Fistful of Paper
the Moxie Paper Press blog

No, but I wouldn’t mind a bag.

Published on 10.27.08 by Lindsay T. | No Comments | Filed Under Blog

I’ve made my purchasing decisions, probably having taken more time than what was planned and necessary. The sheer ease and comfort of shopping in Omaha compared to shopping in Los Angeles does not help my natural tendencies of indecision and lack of focus. I’ll find myself wandering the aisles, checking out all the new products I have no use for. Wow, there’s new toothpaste that is like the kind you get at the dentist? Awesome! (Pick it up, read the fine print). Hmmm…but only sixteen uses with one purchase? Let me compare ounces. I amble along, bathing in the lack of stress and marveling at how everything is so bright and clean. The fluorescent lights reflect so strongly off the smudge-free glass, I can hardly see the Stouffer’s Mac and Cheese.

I gather myself and head for a line. Which one? So many open options to choose from! I’ve actually had two checkout people vie for my attention – no joke. It was at Menard’s. A man was standing in front of the conveyer belt, which was a bit confusing. He made eye contact. I smiled, not too brightly, just a natural social interaction that subtly asks: are you in fact capable of checking out my single light bulb purchase? (Note: the sole item decided upon after strolling the wide aisles for 40 minutes). He looked away, out of shyness not impoliteness, I could tell, but he did move towards his register. Suddenly a bubbly woman in the next aisle popped out and said, “I can help you right here.” I stopped dead in my tracks. What to do? Avoiding the situation, I looked down, thinking it might disappear – it did not. Instead, I saw the ugly push button light in my hand, my only item, so I didn’t even have the option of splitting up my purchases between the two aisles to appease both. Now I sensed my own awkwardness and made the quick and easier choice to follow the bubbly, vocal woman, thus rejecting the socially awkward guy who spotted me first. Obviously, I still think about this choice — probably too much.

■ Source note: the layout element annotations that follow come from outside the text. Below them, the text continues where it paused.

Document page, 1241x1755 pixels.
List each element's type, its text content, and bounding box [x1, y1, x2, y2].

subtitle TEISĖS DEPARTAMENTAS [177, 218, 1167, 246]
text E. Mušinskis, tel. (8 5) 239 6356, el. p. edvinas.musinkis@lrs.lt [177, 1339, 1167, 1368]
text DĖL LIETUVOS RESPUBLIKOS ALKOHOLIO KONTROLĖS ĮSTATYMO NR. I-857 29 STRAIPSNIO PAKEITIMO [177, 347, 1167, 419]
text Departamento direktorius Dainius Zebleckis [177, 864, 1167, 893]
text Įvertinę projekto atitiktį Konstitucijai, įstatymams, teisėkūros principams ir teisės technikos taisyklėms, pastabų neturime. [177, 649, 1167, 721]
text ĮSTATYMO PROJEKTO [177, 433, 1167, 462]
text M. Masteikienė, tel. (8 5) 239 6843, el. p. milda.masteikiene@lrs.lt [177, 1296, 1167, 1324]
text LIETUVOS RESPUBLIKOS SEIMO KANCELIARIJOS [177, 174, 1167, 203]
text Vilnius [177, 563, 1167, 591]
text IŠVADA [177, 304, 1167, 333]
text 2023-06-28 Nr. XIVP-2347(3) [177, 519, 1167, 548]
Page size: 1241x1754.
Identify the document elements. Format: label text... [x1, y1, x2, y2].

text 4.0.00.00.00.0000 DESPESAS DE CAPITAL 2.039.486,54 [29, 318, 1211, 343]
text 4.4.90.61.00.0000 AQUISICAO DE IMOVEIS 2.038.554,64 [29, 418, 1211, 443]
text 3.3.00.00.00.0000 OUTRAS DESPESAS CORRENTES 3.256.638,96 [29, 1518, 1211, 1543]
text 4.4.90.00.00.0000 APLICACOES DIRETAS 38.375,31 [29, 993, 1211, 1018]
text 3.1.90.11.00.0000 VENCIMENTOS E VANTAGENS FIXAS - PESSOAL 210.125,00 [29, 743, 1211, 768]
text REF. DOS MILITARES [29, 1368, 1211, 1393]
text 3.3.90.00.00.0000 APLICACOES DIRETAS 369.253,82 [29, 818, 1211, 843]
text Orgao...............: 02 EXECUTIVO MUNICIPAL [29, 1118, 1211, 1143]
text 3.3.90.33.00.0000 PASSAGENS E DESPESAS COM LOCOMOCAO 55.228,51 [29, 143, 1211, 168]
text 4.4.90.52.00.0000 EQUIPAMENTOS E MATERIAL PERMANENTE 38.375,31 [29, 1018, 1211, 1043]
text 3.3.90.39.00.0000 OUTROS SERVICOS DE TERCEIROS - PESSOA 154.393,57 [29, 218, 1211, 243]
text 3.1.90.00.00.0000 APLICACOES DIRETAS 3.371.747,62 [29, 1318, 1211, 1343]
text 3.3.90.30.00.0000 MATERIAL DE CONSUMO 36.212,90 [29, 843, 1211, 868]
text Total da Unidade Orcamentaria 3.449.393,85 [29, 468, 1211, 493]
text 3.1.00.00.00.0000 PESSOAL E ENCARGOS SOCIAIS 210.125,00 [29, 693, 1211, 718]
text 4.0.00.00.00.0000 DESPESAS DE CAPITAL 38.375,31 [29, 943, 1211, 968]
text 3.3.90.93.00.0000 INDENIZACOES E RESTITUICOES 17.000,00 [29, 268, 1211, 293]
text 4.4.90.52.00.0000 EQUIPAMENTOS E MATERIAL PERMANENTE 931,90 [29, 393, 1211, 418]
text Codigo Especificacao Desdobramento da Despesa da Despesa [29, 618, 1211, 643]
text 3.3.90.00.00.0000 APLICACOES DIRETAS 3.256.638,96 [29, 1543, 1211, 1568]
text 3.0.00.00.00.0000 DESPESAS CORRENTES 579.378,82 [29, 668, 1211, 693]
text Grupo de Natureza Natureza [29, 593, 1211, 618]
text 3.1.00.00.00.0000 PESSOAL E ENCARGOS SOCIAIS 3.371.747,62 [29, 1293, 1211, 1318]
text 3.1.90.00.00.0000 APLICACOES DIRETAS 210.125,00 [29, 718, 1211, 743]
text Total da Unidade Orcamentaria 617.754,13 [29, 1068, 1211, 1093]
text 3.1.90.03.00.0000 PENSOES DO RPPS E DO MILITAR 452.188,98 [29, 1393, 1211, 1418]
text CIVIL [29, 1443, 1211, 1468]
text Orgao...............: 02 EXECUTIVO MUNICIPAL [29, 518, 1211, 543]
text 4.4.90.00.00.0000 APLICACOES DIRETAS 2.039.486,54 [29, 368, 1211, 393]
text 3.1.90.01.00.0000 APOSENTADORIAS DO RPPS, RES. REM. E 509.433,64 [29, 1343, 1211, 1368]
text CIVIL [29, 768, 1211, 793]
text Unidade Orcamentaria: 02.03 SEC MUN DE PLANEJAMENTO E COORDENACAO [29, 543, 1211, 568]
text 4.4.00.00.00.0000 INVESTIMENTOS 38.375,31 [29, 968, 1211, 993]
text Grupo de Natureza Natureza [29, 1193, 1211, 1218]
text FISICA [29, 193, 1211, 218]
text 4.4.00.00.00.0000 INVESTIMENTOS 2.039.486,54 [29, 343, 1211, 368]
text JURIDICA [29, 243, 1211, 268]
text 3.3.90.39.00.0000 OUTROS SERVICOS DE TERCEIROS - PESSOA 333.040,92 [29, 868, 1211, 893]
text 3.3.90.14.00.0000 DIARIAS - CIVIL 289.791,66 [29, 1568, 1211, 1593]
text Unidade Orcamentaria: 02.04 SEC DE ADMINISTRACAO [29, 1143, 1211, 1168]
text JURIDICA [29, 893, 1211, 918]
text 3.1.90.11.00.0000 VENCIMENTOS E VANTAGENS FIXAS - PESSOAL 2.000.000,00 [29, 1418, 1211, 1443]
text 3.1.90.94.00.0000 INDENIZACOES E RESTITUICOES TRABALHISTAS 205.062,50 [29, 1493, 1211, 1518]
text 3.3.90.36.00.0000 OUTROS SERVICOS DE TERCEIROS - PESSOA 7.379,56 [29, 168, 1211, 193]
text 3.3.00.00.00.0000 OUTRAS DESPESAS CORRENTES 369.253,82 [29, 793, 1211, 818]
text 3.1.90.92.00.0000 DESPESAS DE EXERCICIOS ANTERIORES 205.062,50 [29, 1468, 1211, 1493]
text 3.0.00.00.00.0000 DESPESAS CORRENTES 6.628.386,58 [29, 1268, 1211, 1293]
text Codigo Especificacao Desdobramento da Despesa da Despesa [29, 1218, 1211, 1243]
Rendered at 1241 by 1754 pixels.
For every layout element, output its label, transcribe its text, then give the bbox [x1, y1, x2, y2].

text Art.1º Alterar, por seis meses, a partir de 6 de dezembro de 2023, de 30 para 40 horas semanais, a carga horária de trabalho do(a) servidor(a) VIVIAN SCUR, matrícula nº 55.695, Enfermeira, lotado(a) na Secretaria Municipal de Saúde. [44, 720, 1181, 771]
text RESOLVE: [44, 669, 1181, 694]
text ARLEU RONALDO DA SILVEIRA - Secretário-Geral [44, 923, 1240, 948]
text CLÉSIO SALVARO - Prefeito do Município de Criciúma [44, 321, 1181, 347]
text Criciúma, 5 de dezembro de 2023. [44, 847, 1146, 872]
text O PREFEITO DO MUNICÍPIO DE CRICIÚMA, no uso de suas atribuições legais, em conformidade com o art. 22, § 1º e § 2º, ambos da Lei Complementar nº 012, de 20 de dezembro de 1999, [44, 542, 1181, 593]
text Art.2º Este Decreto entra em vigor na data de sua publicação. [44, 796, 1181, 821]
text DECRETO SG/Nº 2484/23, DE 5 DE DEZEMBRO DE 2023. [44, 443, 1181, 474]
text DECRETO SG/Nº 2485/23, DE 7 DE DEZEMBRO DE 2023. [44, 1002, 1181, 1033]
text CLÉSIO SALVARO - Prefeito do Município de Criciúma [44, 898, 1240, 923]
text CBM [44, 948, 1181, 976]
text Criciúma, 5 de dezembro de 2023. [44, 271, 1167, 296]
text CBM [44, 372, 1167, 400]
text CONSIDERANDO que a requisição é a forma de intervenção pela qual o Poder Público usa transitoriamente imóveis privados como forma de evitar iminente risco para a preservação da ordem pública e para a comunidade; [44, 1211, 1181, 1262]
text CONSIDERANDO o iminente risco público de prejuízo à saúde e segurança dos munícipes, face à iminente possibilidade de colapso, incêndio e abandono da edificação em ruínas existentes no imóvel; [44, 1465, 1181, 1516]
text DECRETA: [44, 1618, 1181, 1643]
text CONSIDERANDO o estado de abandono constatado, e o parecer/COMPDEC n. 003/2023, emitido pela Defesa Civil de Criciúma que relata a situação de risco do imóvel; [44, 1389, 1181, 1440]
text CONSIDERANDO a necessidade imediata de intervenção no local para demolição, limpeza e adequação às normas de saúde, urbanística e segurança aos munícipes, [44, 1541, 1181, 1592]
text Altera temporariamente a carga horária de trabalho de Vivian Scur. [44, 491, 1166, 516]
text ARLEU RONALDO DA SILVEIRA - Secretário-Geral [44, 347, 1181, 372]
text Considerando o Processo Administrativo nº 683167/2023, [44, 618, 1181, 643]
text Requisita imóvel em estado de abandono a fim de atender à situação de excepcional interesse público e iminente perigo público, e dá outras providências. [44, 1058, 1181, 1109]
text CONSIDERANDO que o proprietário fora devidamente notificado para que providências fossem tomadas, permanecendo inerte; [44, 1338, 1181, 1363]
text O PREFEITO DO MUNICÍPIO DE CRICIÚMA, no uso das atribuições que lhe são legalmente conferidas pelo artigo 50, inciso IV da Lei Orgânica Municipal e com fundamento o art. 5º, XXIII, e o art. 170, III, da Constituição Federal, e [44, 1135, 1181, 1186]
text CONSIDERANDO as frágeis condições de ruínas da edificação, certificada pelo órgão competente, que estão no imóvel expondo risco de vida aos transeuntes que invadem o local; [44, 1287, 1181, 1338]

The checkout person is most likely an older woman or man (perhaps a post-retirement job, or a way to make a little extra money in these hard times) or an eager, white-teethed high school student. If they’re bored or don’t like their job, they hide it very well. The probability of braces and crisp, starched white shirts are high. There are smiles all around. This, in itself, is an unusual experience for me. Then comes the real Nebraska kicker: “Would you like a sack with that?”

Was I being offered some type of weird promotion? I think of a potato sack or a 2nd grader’s brown paper lunch bag filled with peanut butter and jelly and a hand-written note. Neither sound bad, though I don’t particularly need either at this moment. “No thanks,” I reply. A sack? Really? I haven’t heard that term, since, well, I don’t know if I’ve ever heard that term, at least not referring to a bag that you would carry your purchases in. What does come to mind is an image of a dirt-smeared, torn jeans, rail-riding traveler with a bandanna tied around a wooden walking stick thrown over a shoulder comes to mind. Someone you might call a hobo, if you still use that outdated term – the Halloween version of homeless person or gutterpunk. That red bandanna filled with their worldly possessions? That’s what I call a sack. The bulky thing that Santa throws over his shoulder at Christmas? Also a sack. The bag (often with dollar sign adornment) that a robber stuffs his loot into: sack.

So what does it all mean and what shall I do? I shall make my way to Menards, set my non-existent watch timer for 30 minutes, find two large burlap bags, proudly stride up to gawky, self-conscious bagger, re-right my wrongs and voilá: I have two semantic and environmentally friendly sacks for my next shopping trip.